Album Review Beach House - Depression Cherry
3 StarsAn odd outlier in an otherwise brilliant back-catalogue.
Bit-by-bit, Baltimore duo Beach House have gone from niche concern to a band knocking on arena doors. And they’ve done this without making any serious, compromising shifts. Absorbing electric guitars swim around empty space, organ lines swarm the senses and Victoria Legrand brings a misty, distinctive vocal - that’s Beach House.
What was notable in 2012’s ‘Bloom’ however - and even more so in predecessor ‘Teen Dream’ - was Legrand and Alex Scally’s ability to bring a pop sensibility. Lead singles like ‘Zebra’ were instant - not radio-friendly giants, strictly speaking, but a long way from the toes-in-the-sand bliss of ‘Devotion’.
With new album ‘Depression Cherry’, the pair say they’ve written an album “while fully ignoring the commercial context in which we exist.” A diversion away from where they were going, this looks to be Beach House’s attempt at rediscovering the uninterrupted flow of ‘Devotion’. For all the strengths of the records that followed, songs seemed to dive straight for the hook without thinking about what could happen next.
On at least some moments of this follow-up, Legrand and Scally rediscover their exploratory trait. ‘Sparks’ is remarkable in how it applies sky-scraping guitar lines without ticking simple shoe-gazing boxes. It packs the kind of riff The Edge might bring to the U2 table, but it’s coated in the band’s staple murk. Opener ‘Levitation’, meanwhile, brings a sense of familiarity, and a potent reminder that nobody else has fully achieved Beach House’s ability to merge melancholy with spiralling songwriting.
In playing the avoiding game, however, they begin to lose their grip. There’s been an intention to shun live drums this time round, and on ’10:37’ they’re traded for loose machine parts. It’s disjointed by default, but like the stop-start ‘Wildflower’, there needs to be a better sense of flow.
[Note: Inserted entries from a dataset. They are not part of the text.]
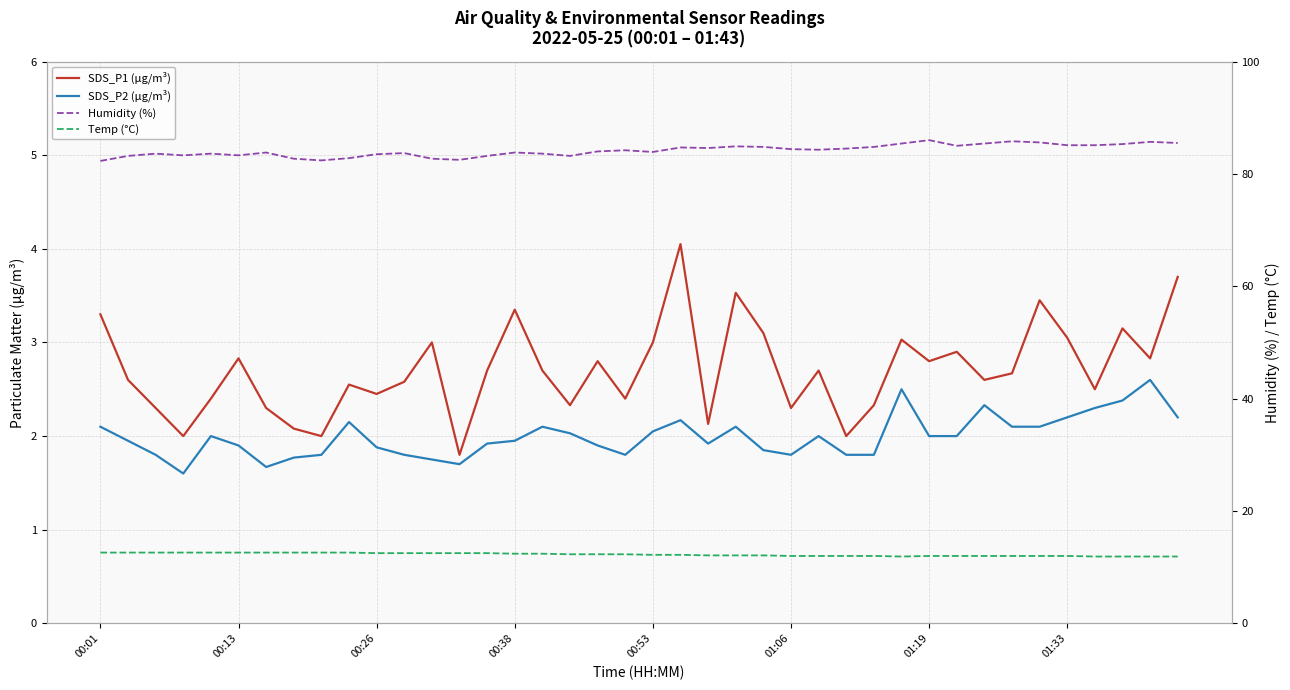

What is the average value of the SDS_P2 (µg/m³) series?

2.0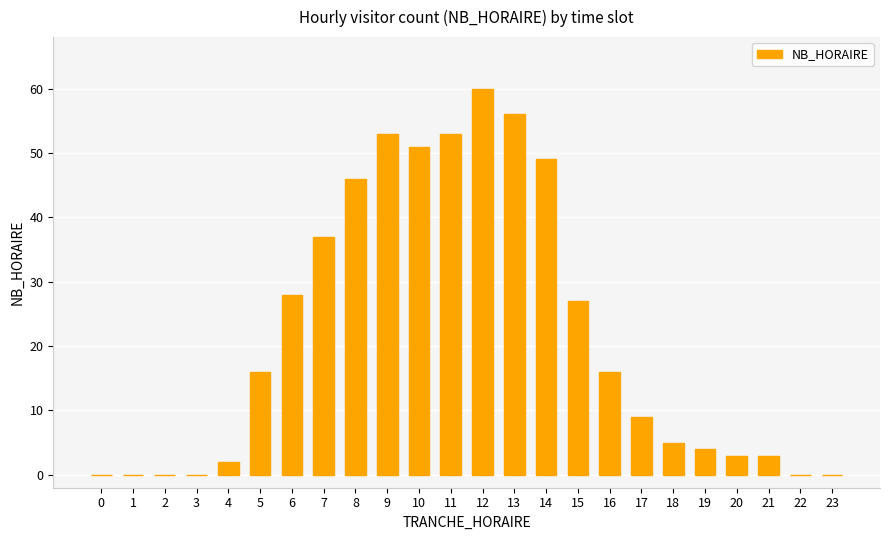

Read the value at 10, to the nearest 10.

50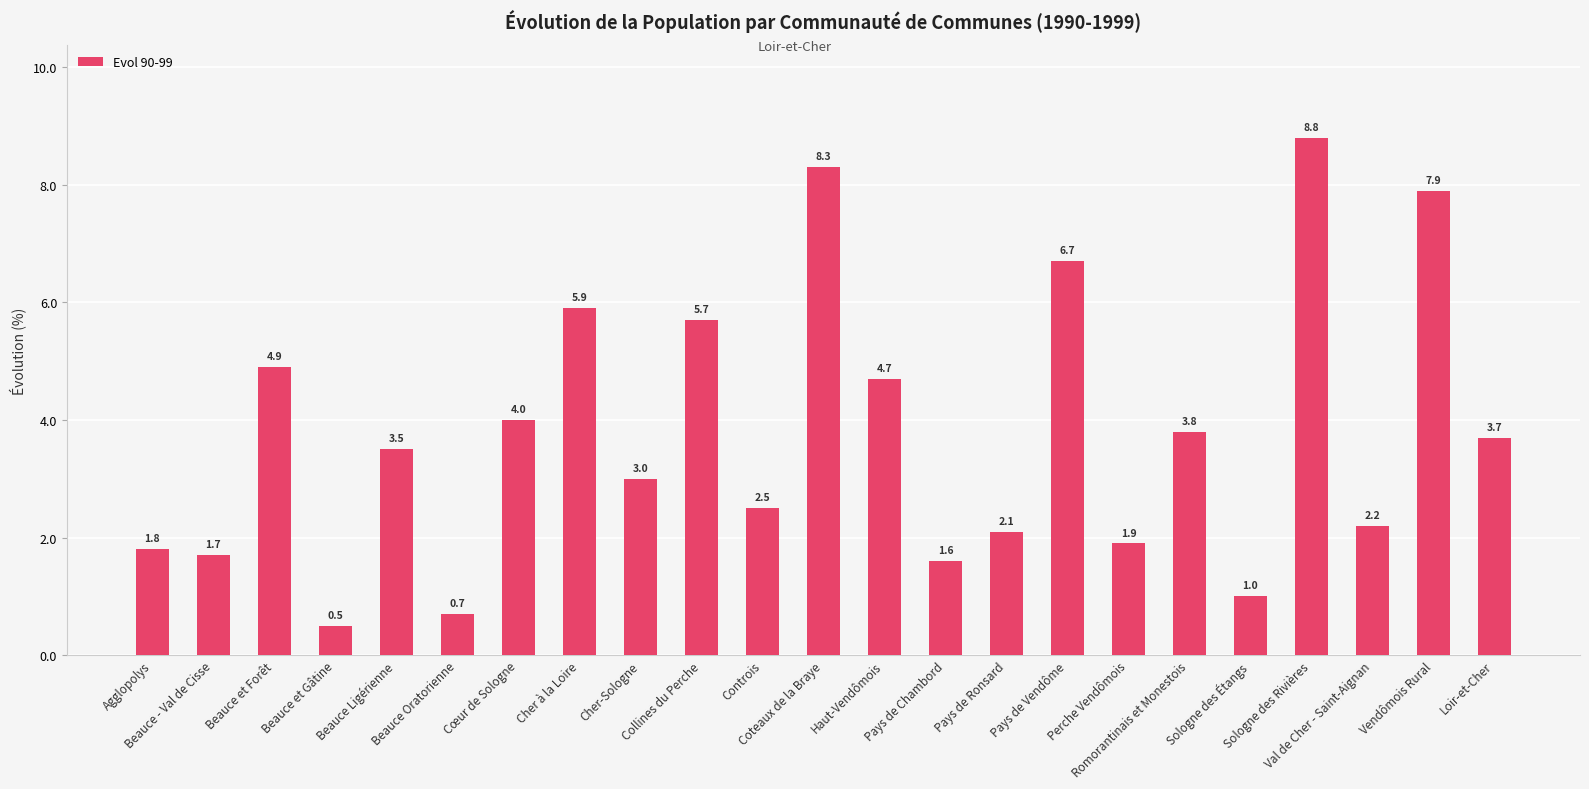

What value does the data have at Cher-Sologne?

3.0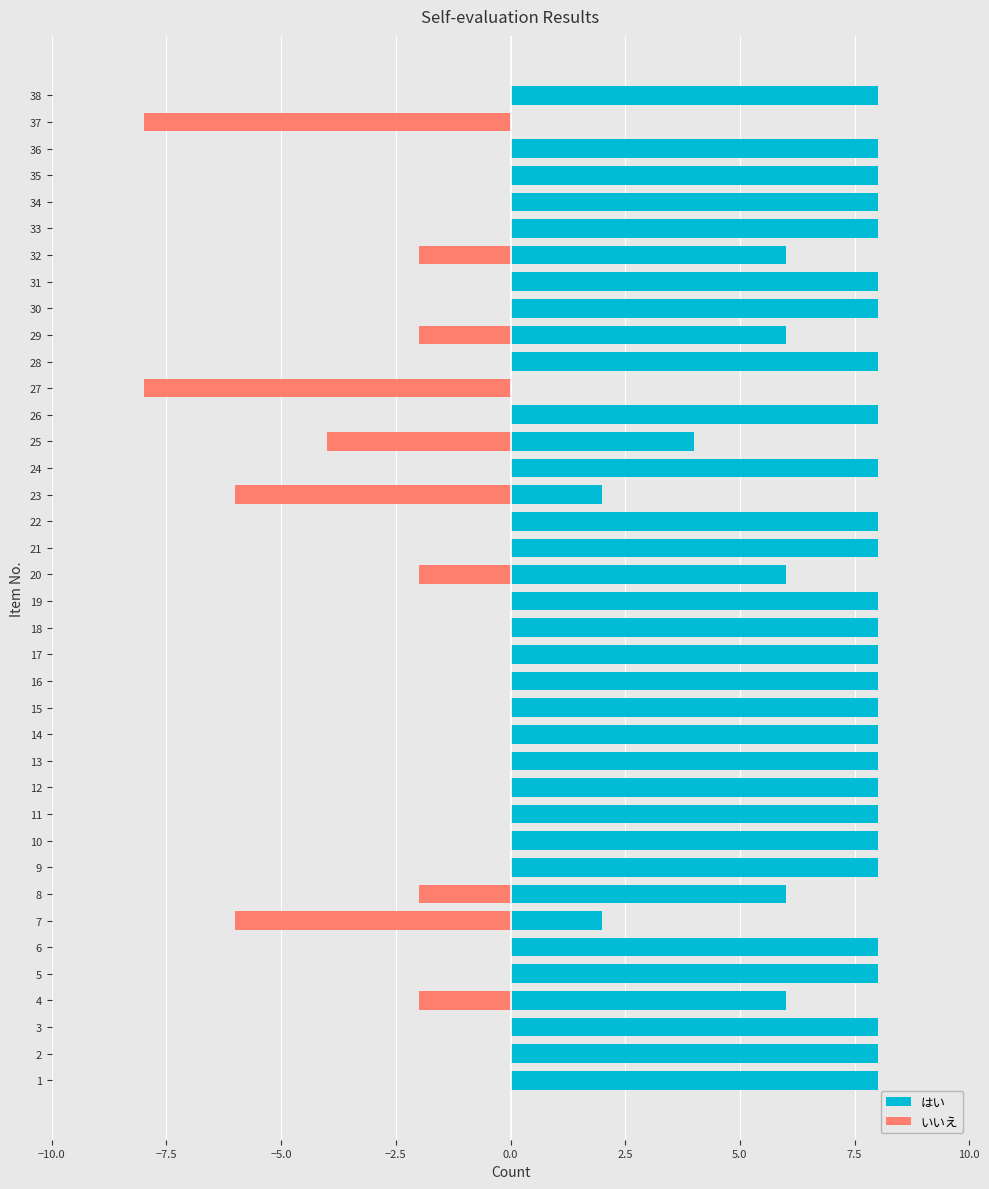

What are all the series names shown in the legend?

はい, いいえ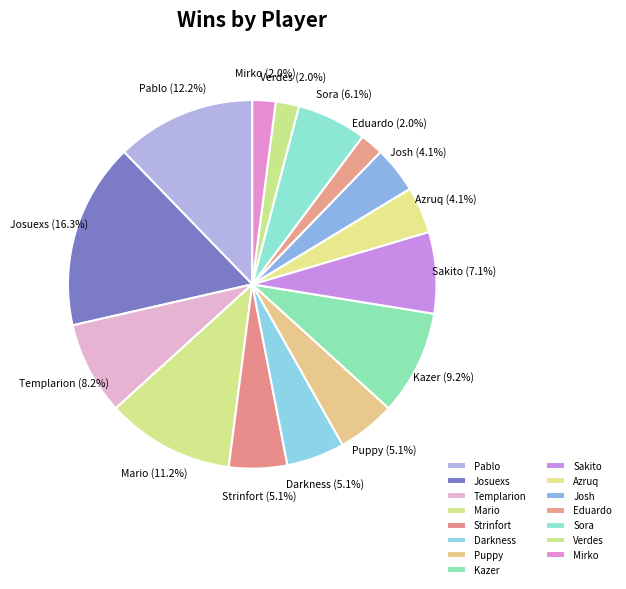

To the nearest percent, what is the difference between the Azruq and Sakito slice percentages?

3%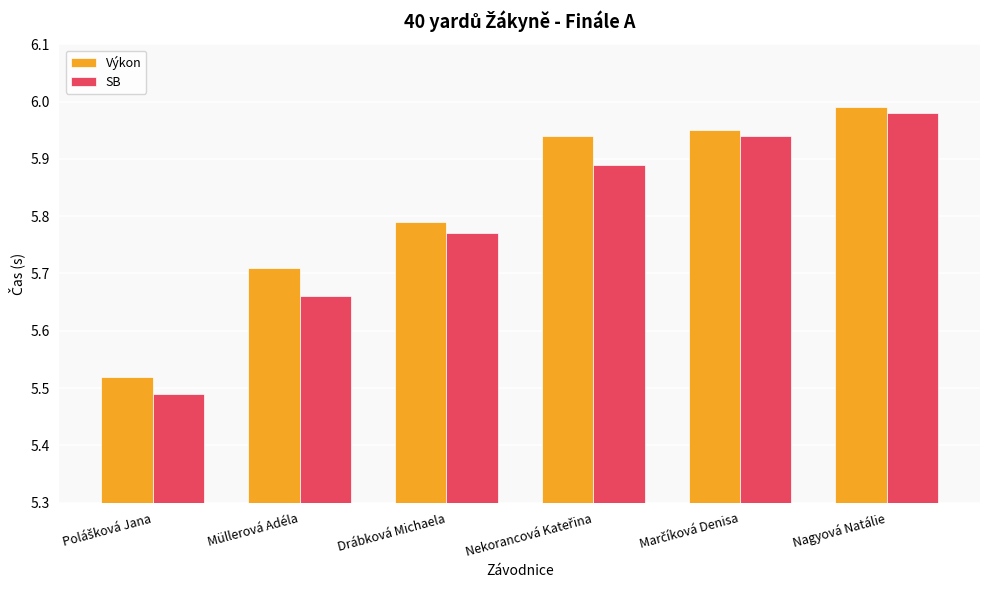

At how many categories does at least one series exceed 5?

6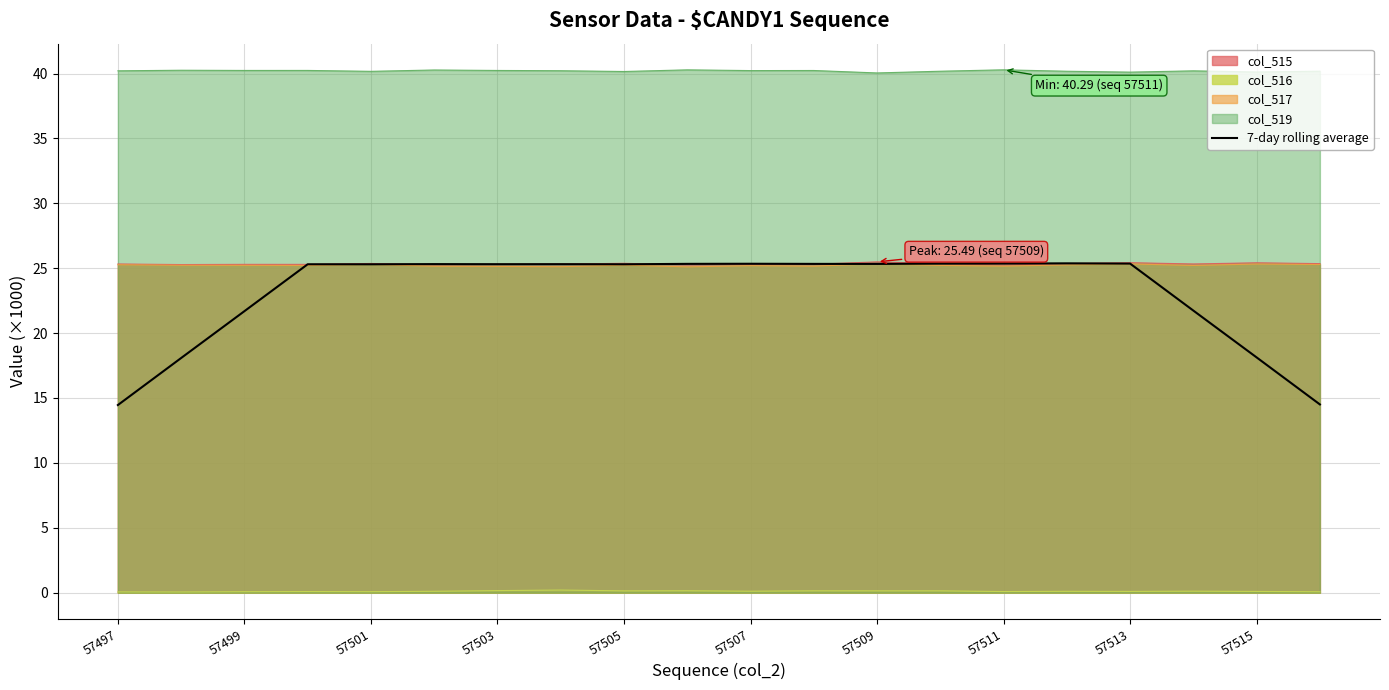

What is the minimum value for col_517?

25.1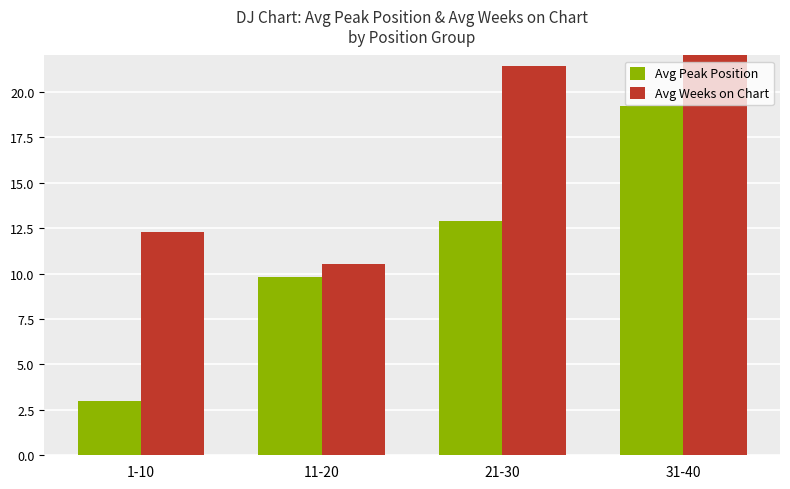

Is it true that Avg Weeks on Chart equals 21.4 at 21-30?

True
And for all ‘Beyond Love’’s melodic simplicity, it begins to wander around, instead of reaching the kind of climax ‘Sparks’ hits.
By saying no to the traits that defined their previous LPs, Beach House have wound up in strange territory. They’ve taken the strengths of ‘Teen Dream’ and ‘Bloom’ - reaching pop highs with ease - before being deceptive like it’s some kind of game. It’s not unfamiliar in the good sense, and it’s an odd outlier in an otherwise brilliant back-catalogue.